Klaus Schützdeller, chairman and CEO of Austrian crane manufacturer Palfinger since 1996, has resigned from the company, citing ‘personal reasons’.

Although a replacement chairman is being sought, a new management team has already been put in place. The supervisory board has appointed Wolfgang Pilz to head up the company’s truck crane and hook-loading equipment operations and Herbert Ortner to take charge of other operations, including the Crayler, Palgate and Mobiler product lines as well as Palfinger’s interests in e-logistics and railway equipment.

Pilz, aged 43, was formerly the manager responsible for marketing and distribution in the truck cranes division, which accounts for about 50% of group revenue and about 90% of the group’s profits. Ortner, aged 34, was previously in charge of developing the spare parts, components and service business.

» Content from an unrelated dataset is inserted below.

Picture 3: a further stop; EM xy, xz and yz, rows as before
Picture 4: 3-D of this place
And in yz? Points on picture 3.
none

Although Palfinger is already considered by many to be one of the most aggressive marketers in the industry, a company statement said that the two men had been tasked with further increasing Palfinger’s marketing efforts. ‘Market penetration of Palfinger growth products will be pursued and followed through more aggressively,’ the company said.

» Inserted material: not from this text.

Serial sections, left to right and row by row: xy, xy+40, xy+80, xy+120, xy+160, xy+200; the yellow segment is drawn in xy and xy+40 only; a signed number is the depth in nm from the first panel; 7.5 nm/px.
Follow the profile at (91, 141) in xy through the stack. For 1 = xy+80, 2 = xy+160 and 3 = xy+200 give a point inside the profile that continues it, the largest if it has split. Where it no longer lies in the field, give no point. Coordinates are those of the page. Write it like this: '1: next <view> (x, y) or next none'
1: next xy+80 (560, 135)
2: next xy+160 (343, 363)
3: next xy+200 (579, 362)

The company statement also said that Schützdeller had left the company on good terms. ‘Klaus Schützdeller has asked the supervisory board to accept his resignation for personal reasons with immediate effect. The supervisory board has accepted this request and has agreed to an amicable termination of Mr Schützdeller’s contract.

Mr Schützdeller significantly contributed to the success of the group from 1996 onwards. The position of chairman will be filled by someone new during the course of the year. In the meantime, Klaus Schützdeller’s tasks will be taken over by the new management team.’

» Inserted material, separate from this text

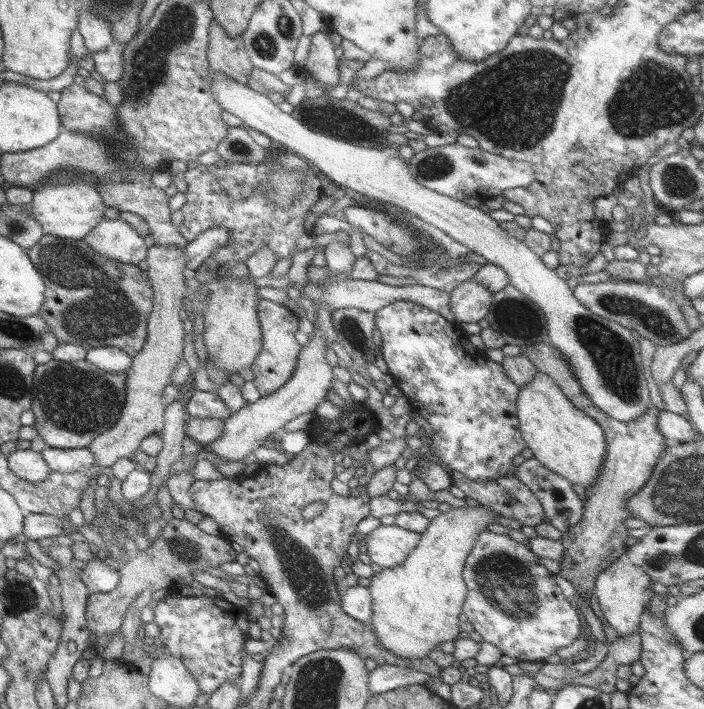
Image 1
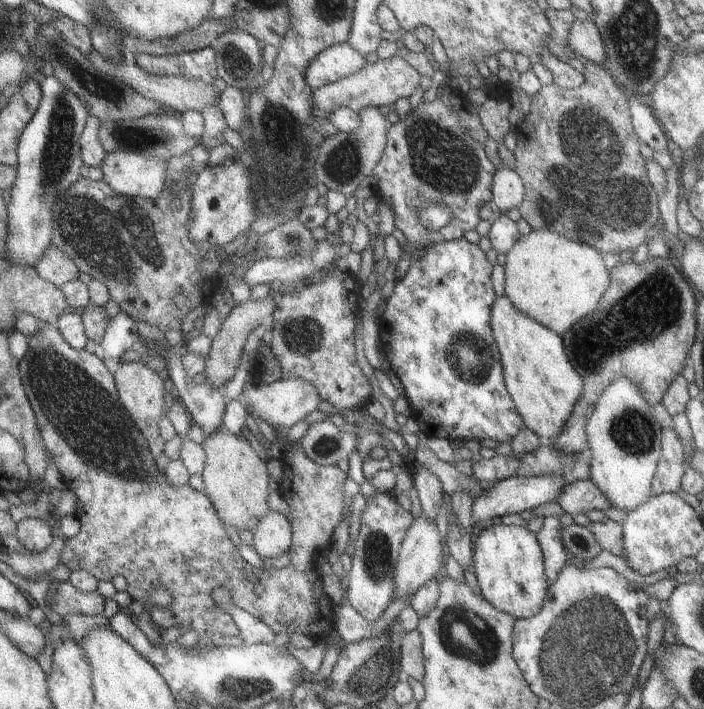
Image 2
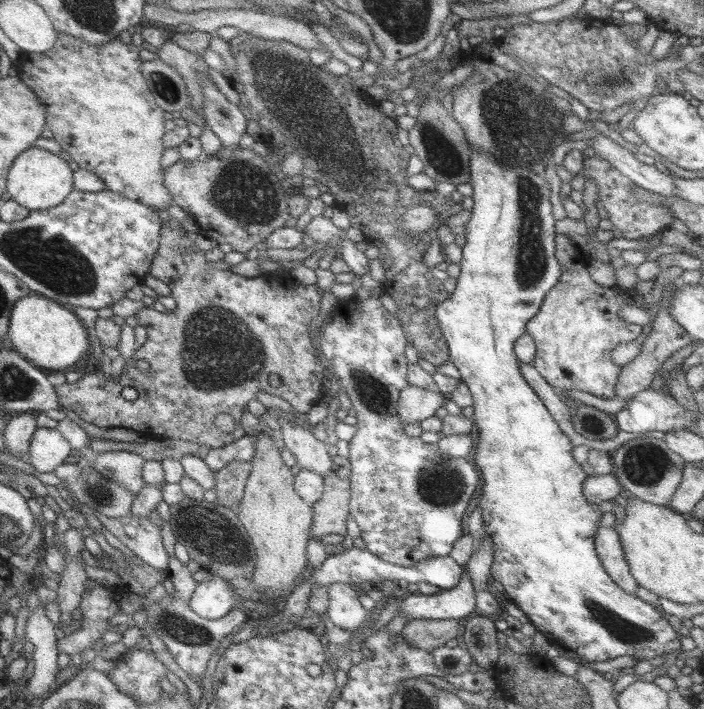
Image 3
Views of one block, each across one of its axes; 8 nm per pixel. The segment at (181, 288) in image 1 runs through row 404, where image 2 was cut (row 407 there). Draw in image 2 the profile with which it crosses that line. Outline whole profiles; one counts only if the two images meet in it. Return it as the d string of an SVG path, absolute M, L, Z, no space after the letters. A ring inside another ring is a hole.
M139 361L119 364L112 377L118 399L129 415L131 425L137 428L149 444L152 443L159 435L158 424L164 412L163 396L169 387L165 377Z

Palfinger saw its 2002 operating profit fall 40%, with the German market proving particularly difficult. Final results are not published until 24 March but Palfinger took the precaution of giving investors the bad news as soon as possible. It warned in January that 2002 revenue fell 7.6% to E 306.8m ($330m). ‘This was mainly because of poor economic conditions, particularly in Germany, and because of the completion of inventory reductions,’ the company explained. Projected operating earnings (EBIT) are E 23.0m ($23m), down from E 38.1m in 2001. The management expects a slight improvement in sales, earnings and margins for 2003.